Ehl-i Beyt İmamları yaşadıkları dönemde müslümanların en alimi,en takvalı,iman ve irfanda en üstünü olmuş ve sürekli çevrelerine nur saçan birer kandil olmuşlar mezhep imamları ve dönemin alim şahsiyetleri ya direk veya dolaylı şekilde Onlardan faydalanmış feyiz almışlardır çünkü hiç kimse Ehl-i Beyt’i bir mezhep temsilcisi olarak görmemiş nasıl ki Rasulullah konuştuğunda din adına konuşuyor herhangi bir mezhebi temsilen konuşmuyorsa; iki ağır emanetten biri olan Ehl-i Beyt İmamlarıda dini bir merci olarak konuşuyor diğer alim ve halk ise onlara bağlanıp feyizleniyorlardı.  Mesela imam Azam Ebu Hanife ömrünün son iki yılında İmam Cafer-i Sadık’tan ders görmüş  “Cafer olmasaydı Numan helak olmuştu “diyerek İmam Caferi sadık’ın ne büyük bir alim şahsiyet olduğunu belirtmiş ayrıca Ona bağlılığını dönemin zalim hükümdarının kadılık teklifini zindanda hergün kırbaçlandığı halde şehit olana dek kabul etmeyerek göstermiştir. Hz. Ali ve evlatlarını övüp anlatmaktan dolayı tutuklanıp rafazi damgasıyla dönemin Abbasi halifesi önüne çıkarılan İmam Şafi Hazretleri  “İmam Ali ve Ehl-i Beyti anlatmak ve övmek rafazilikse (hak yoldan sapmaksa) herkes bilsinki ben rafaziyim” diyerek Ehlibeyt İmamlarına ne kadar bağlı olduğunu ve sevgi beslediğini  göstermiştir ve daha bir çok örnek verilebilir ancak kısa kesiyorum.

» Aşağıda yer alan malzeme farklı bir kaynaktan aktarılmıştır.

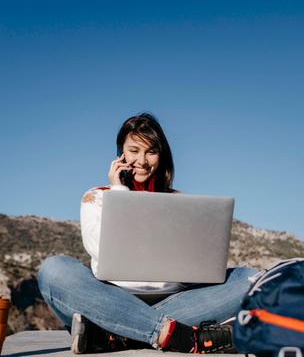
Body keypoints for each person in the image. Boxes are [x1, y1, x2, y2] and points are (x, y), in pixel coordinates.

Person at [37, 113, 256, 354]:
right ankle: (174, 335)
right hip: (109, 298)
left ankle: (114, 334)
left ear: (161, 156)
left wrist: (189, 266)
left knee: (249, 277)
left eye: (151, 151)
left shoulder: (179, 202)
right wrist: (119, 190)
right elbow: (101, 248)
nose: (141, 160)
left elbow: (193, 268)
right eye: (134, 150)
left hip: (176, 301)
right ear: (121, 153)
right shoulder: (97, 196)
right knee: (53, 269)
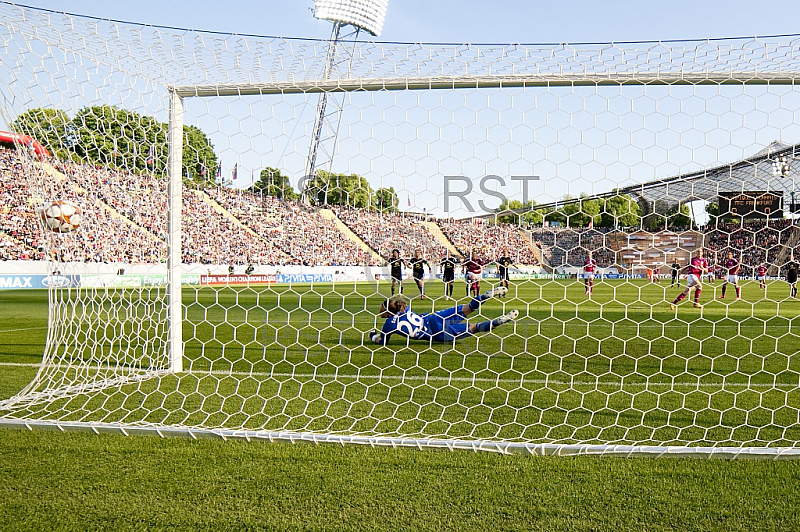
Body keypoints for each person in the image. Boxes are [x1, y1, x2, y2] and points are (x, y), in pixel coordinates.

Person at [369, 287, 518, 346]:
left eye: (381, 310)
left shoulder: (389, 324)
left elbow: (383, 342)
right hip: (433, 318)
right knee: (468, 308)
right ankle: (486, 295)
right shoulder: (405, 308)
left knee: (474, 328)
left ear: (388, 312)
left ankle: (500, 321)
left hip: (435, 333)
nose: (380, 312)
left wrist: (372, 336)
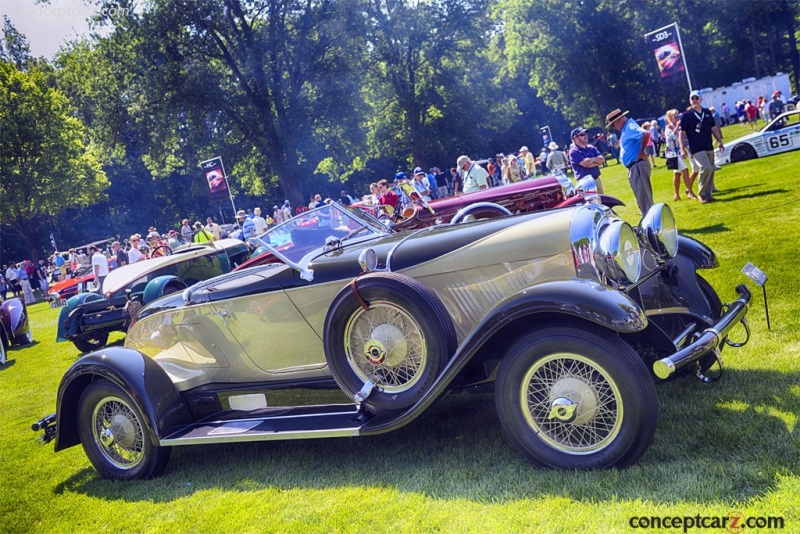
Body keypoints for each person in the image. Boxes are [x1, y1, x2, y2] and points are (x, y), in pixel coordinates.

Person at [606, 108, 654, 215]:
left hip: (637, 166)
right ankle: (649, 223)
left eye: (613, 125)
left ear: (618, 120)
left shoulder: (630, 127)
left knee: (645, 200)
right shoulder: (627, 127)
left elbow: (646, 134)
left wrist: (641, 151)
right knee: (642, 198)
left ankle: (651, 225)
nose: (614, 128)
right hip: (635, 167)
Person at [679, 90, 724, 204]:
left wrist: (719, 141)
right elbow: (682, 133)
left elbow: (713, 128)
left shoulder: (707, 112)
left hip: (708, 145)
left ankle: (708, 194)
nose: (694, 100)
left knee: (711, 169)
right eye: (692, 98)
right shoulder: (686, 115)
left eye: (696, 98)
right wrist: (682, 148)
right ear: (690, 100)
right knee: (706, 168)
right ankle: (701, 193)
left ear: (701, 99)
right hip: (696, 147)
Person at [664, 109, 697, 201]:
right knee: (685, 170)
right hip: (672, 153)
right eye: (675, 116)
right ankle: (690, 192)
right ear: (670, 118)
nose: (677, 117)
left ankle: (676, 195)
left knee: (677, 174)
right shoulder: (668, 127)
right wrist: (676, 127)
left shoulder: (679, 126)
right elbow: (669, 139)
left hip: (678, 152)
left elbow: (683, 138)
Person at [568, 127, 606, 193]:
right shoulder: (573, 151)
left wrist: (592, 159)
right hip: (585, 184)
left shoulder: (591, 147)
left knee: (602, 202)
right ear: (575, 138)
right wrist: (598, 162)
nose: (585, 136)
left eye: (585, 134)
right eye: (582, 134)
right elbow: (587, 165)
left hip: (597, 180)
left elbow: (602, 159)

Ehl-i Beyt-i Rasulullah, her dönemde bütün İslam Ümmeti için Öz Muhammed-i İslam’ın çizgisini tanıtan hak ile batılı ayıran, dost ile düşman safını netleştiren, sahtekarların maskesini düşürüp aşikar eden bir mihenk taşı olmuştur....!!!